My Secret Garden has the prurient appeal that made it one of the most passed-around books in high school study halls (it boasts chapters titled "Insatiability" and "The Thrill of the Forbidden"), but its premise, underneath the tales of lusty longings, is a serious one. Friday, also author of My Mother, My Self and Women on Top, is appalled at how parents, especially mothers, instill in their children a deep fear of sexual pleasure, and she advises how to do away with this stultifying force. While Friday can get a little histrionic at times ("Women's lust ... could bring down not only individuals, but society itself"), that doesn't make this book any less enthralling. - Erica Jorgensen

My Secret Garden is a milestone in sex education, for it explores one of the last uncharted areas of female sexuality and forces us to acknowledge the probability that fantasies are as necessary to our sexual well-being as dreams are to healthy sleep. More scientifically oriented books will follow as sex researchers start to give fantasies the attention they deserve, but I doubt if the experts' book will be as human and readable as My Secret Garden.- December 10, 1972 "J," author of The Sensuous Woman

About Author:

Nancy Colbert Friday (born August 27, 1933) is an author who has written on the topics of female sexuality and liberation. Her writings argue that women have often been reared under an ideal of womanhood which was outdated and restrictive, and largely unrepresentative of many women's true inner lives, and that openness about women's hidden lives could help free women to truly feel able to enjoy being themselves. She asserts that this is not due to deliberate malice, but due to social expectation, and that for women's and men's benefit alike it is healthier that both be able to be equally open, participatory and free to be accepted for who and what they are.

Born in Pittsburgh, Pennsylvania, Friday grew up in Charleston, South Carolina and attended the only local girls' college-preparatory school, Ashley Hall, where she graduated in 1951. She then attended Wellesley College in Massachusetts. She worked briefly as a reporter for the San Juan Island Times and subsequently established herself as a magazine journalist in New York, England, Italy and France before turning to writing full time and publishing her first book, My Secret Garden, in 1973. This book, which compiled interviews of women discussing their sexuality and fantasies, became a bestseller; Friday has regularly returned to the interview format in her subsequent books on themes ranging from mothers and daughters to sexual fantasies, relationships, jealousy, envy, feminism, BDSM and beauty. She has not written a book since the publication of The Power of Beauty, which was released in 1996, and then renamed and rereleased in paper-back form in 1999. However, she contributed an interview of porn star Nina Hartley to XXX: 30 Porn Star Portraits a book by photographer Timothy Greenfield-Sanders published in 2004.
*****
> [PROBLEM 1] Arrange the lines of the records, starting with the line that contains "### downloadFragment" and going on through the last line of the records, as a JSON list of strings with one string per line and blank lines left out.
The records have no connection to the text about Nancy Friday.

Source texts of formatted documents
*****
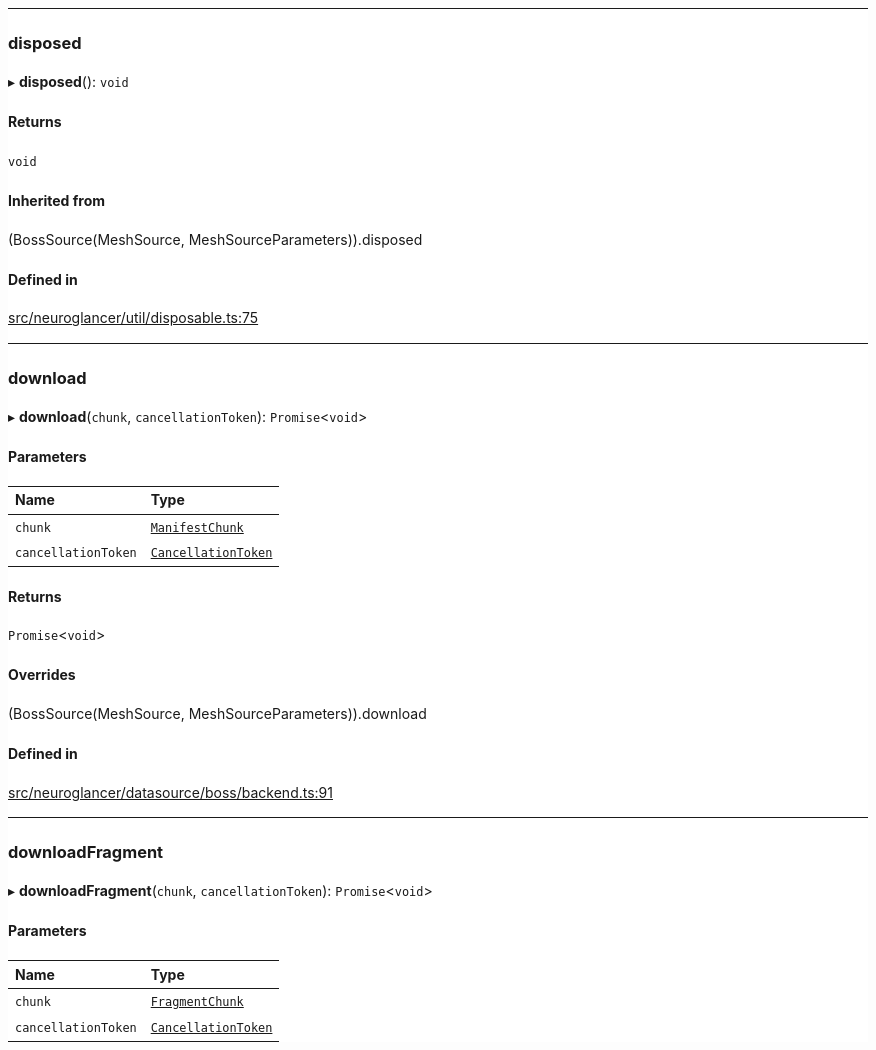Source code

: ___

### disposed

▸ **disposed**(): `void`

#### Returns

`void`

#### Inherited from

(BossSource(MeshSource, MeshSourceParameters)).disposed

#### Defined in

[src/neuroglancer/util/disposable.ts:75](https://github.com/ActiveBrainAtlas2/neuroglancer/blob/034b457d/src/neuroglancer/util/disposable.ts#L75)

___

### download

▸ **download**(`chunk`, `cancellationToken`): `Promise`<`void`\>

#### Parameters

| Name | Type |
| :------ | :------ |
| `chunk` | [`ManifestChunk`](neuroglancer_mesh_backend.ManifestChunk.md) |
| `cancellationToken` | [`CancellationToken`](../interfaces/neuroglancer_util_cancellation.CancellationToken.md) |

#### Returns

`Promise`<`void`\>

#### Overrides

(BossSource(MeshSource, MeshSourceParameters)).download

#### Defined in

[src/neuroglancer/datasource/boss/backend.ts:91](https://github.com/ActiveBrainAtlas2/neuroglancer/blob/034b457d/src/neuroglancer/datasource/boss/backend.ts#L91)

___

### downloadFragment

▸ **downloadFragment**(`chunk`, `cancellationToken`): `Promise`<`void`\>

#### Parameters

| Name | Type |
| :------ | :------ |
| `chunk` | [`FragmentChunk`](neuroglancer_mesh_backend.FragmentChunk.md) |
| `cancellationToken` | [`CancellationToken`](../interfaces/neuroglancer_util_cancellation.CancellationToken.md) |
*****
> [PROBLEM 2] Pick up the text about Nancy Friday and her book My Secret Garden after its last sentence and continue it.

> [YOUR RESPONSE 1]
[
  "### downloadFragment",
  "▸ **downloadFragment**(`chunk`, `cancellationToken`): `Promise`<`void`\\>",
  "#### Parameters",
  "| Name | Type |",
  "| :------ | :------ |",
  "| `chunk` | [`FragmentChunk`](neuroglancer_mesh_backend.FragmentChunk.md) |",
  "| `cancellationToken` | [`CancellationToken`](../interfaces/neuroglancer_util_cancellation.CancellationToken.md) |"
]

> [YOUR RESPONSE 2]
Throughout the 80s and early 90s she was a frequent guest on television and radio programs such as Politically Incorrect, Oprah, Larry King Live, Good Morning America and NPR's Talk of the Nation, Friday also has a web site, which was created in the mid 1990s, to complement the publication of The Power of Beauty. Initially conceived as a forum for development of new work and interaction with her diverse audience, it has not been updated in several years. As of 2005, Friday is currently working on her first novel. Despite the judgment of Ms. magazine ("This woman is not a feminist") she has predicated her career on the belief that feminism and appreciation of men are not mutually exclusive concepts.

Nancy Friday married novelist Bill Manville in 1967, separated from him in 1980, and divorced him in 1986. Her second husband was Norman Pearlstine, formerly the editor-in-chief of Time Inc.. They were married at the Rainbow Room in New York on July 11, 1988, and divorced in 2005. She now resides in Key West and New York City.

Nancy Friday's writings argue that women have often been reared under an ideal of womanhood which was outdated and restrictive, and largely unrepresentative of many women's true inner lives, and that openness about women's hidden lives could help free women to truly feel able to enjoy being themselves. She asserts that this is not due to deliberate malice, but due to social expectation, and that for women's and men's benefit alike it is healthier that both be able to be equally open, participatory and free to be accepted for who and what they are.